Myles Garrett has requested a trade from the Browns, and Valenti says the Lions should be all-in to bring him to Detroit -- even if it costs them a starter like Sam LaPorta or Brian Branch:
"He is one of the singular best players in the entire sport. If you subtract QB’s from the conversation, he might be a top-five overall player in the sport. He is dominant. If the Detroit Lions don’t get in on this, someone you’re going to face on your way to a Super Bowl next year will. The teams are already lining up, the Bills, 49ers, Ravens, Packers. This is life at the top of the food chain.
"My whole proposal is more about, there are very few players or assets I wouldn’t trade, rather than what I would. They could call up right now and say, ‘Three first-round picks plus Brian Branch.’ OK."
Or maybe more realistically, "A first, a third and LaPorta, I’m doing it."
Because the Lions have the 28th overall pick in the draft, says Valenti, the Browns will want more than just draft capital in exchange for Garrett: "They’re going to get a starter from you. They’re going to get multiple picks from you. Well, who are the starters you would trade?"
If you take Jared Goff, Amon-Ra St. Brown, Penei Sewell and Jahmyr Gibbs off the table on offense, LaPorta and Jameson Williams "would be the two pieces if I'm the Browns that I look at." And if you take Aidan Hutchinson, Terrion Arnold, Kerby Joseph and Alim McNeill off the table on defense, "that’s what led me to say, OK, do you trade Brian Branch?"
If the Lions add Garrett opposite Hutchinson, Valenti says they will "basically recreate what the Denver Broncos had in their heyday of ‘DEFWU: Don’t Ever (Bleep) With Us.’ It was Von Miller and DeMarcus Ware. They had this pass rush that you couldn’t block. They killed people. They went to back to back Super Bowls. If the object is winning a Super Bowl, what have I said? We need another hell-raiser on this defense."
While trading for Garrett could threaten the Lions' future and prevent them from extending some of their in-house talent, "let me be unequivocal," says Valenti. "I do not care about the long-term ramifications. I do not care if it costs you players later. I do not care if it triggers a rebuild a year earlier. If I get a Super Bowl. Here’s the other thing. Imagine this front: Myles Garrett on one side, Aidan on the other, Alim in the middle. Who’s drawing single cover?"
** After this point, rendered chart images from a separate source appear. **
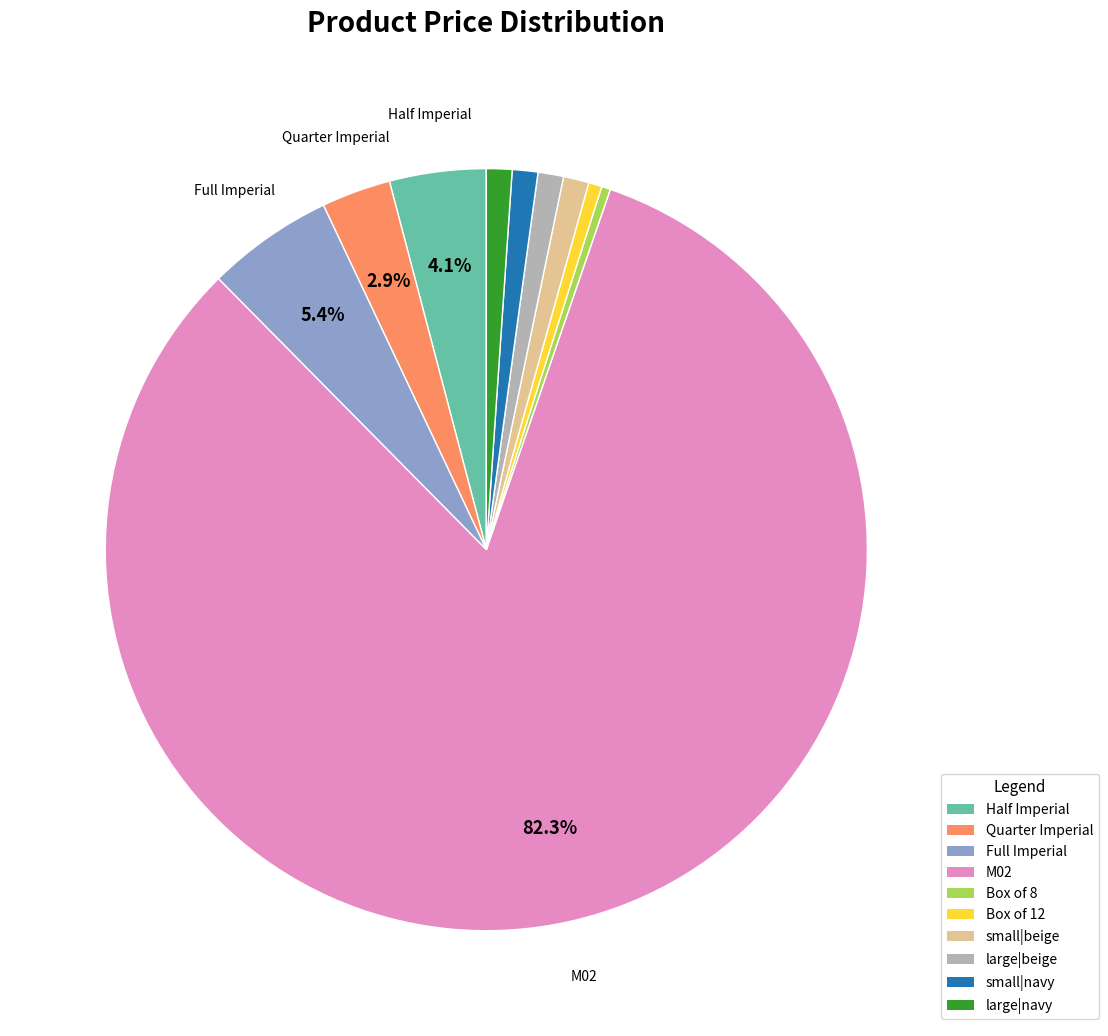

Between Box of 12 and M02, which is larger?

M02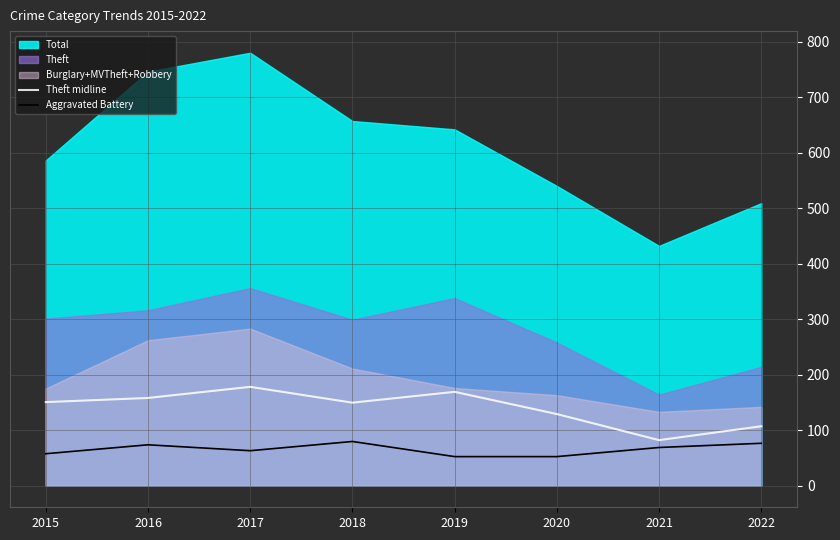

In Theft midline, how many points are lower than both neighbors (excluding endpoints)?

2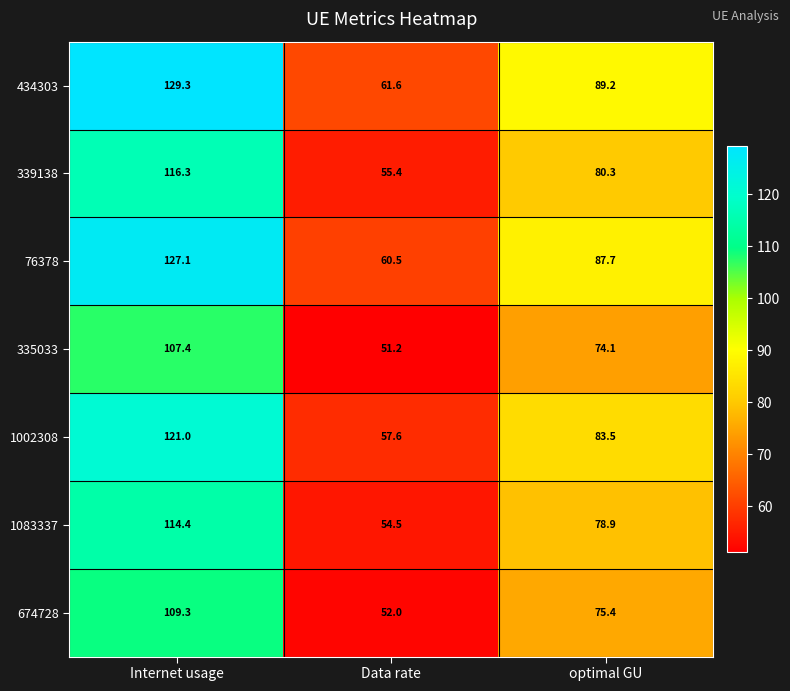

Is it true that 76378 equals 60.5 at Data rate?

True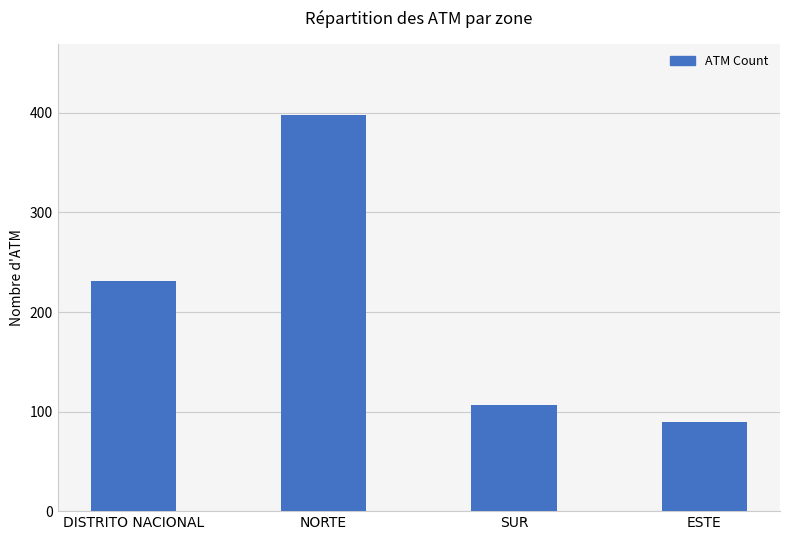

What is the difference between the maximum and minimum values?

308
The question comes down to this, says Valenti: "What are you willing to give up? And are you willing to finally come down off the altar of Brad Holmes and the ‘Let Brad Cook’ stuff? Do you just say, ‘You know what, you gotta go. It’s time.’ And you’re not keeping everyone around, anyway. If there is one player I’d be willing to screw around with contracts and adjust them and end up with a poison pill three years from now, a guy like Myles Garrett is who I would do it for."